* [TASK ITEM]
Retype each entry. Leave every word as it is.

Extracted page text data
▬▬▬
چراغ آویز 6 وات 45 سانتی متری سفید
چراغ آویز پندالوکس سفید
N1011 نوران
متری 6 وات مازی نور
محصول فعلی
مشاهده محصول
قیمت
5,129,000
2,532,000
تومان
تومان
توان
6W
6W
▬▬▬
* [SOLUTION]
چراغ آویز 6 وات 45 سانتی متری سفید
چراغ آویز پندالوکس سفید
N1011 نوران
متری 6 وات مازی نور
محصول فعلی
مشاهده محصول
قیمت
5,129,000
2,532,000
تومان
تومان
توان
6W
6W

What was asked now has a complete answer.